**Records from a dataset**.
--- START ---

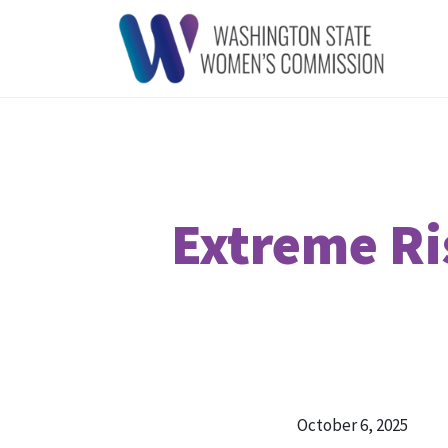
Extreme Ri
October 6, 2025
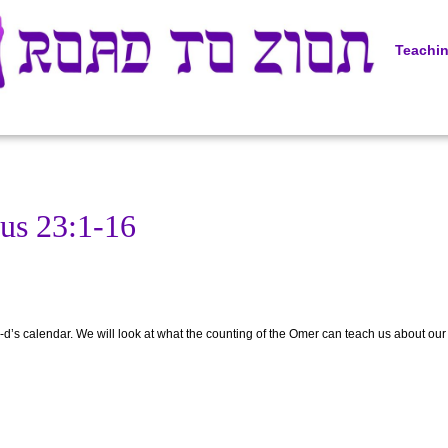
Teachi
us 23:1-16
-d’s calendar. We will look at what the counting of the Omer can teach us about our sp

--- END ---

**Work order**.
Repeat each line above exactly as it reads, omitting any pictures.

**Answer for the task**.
Extreme Ri
October 6, 2025
Teachi
us 23:1-16
-d’s calendar. We will look at what the counting of the Omer can teach us about our sp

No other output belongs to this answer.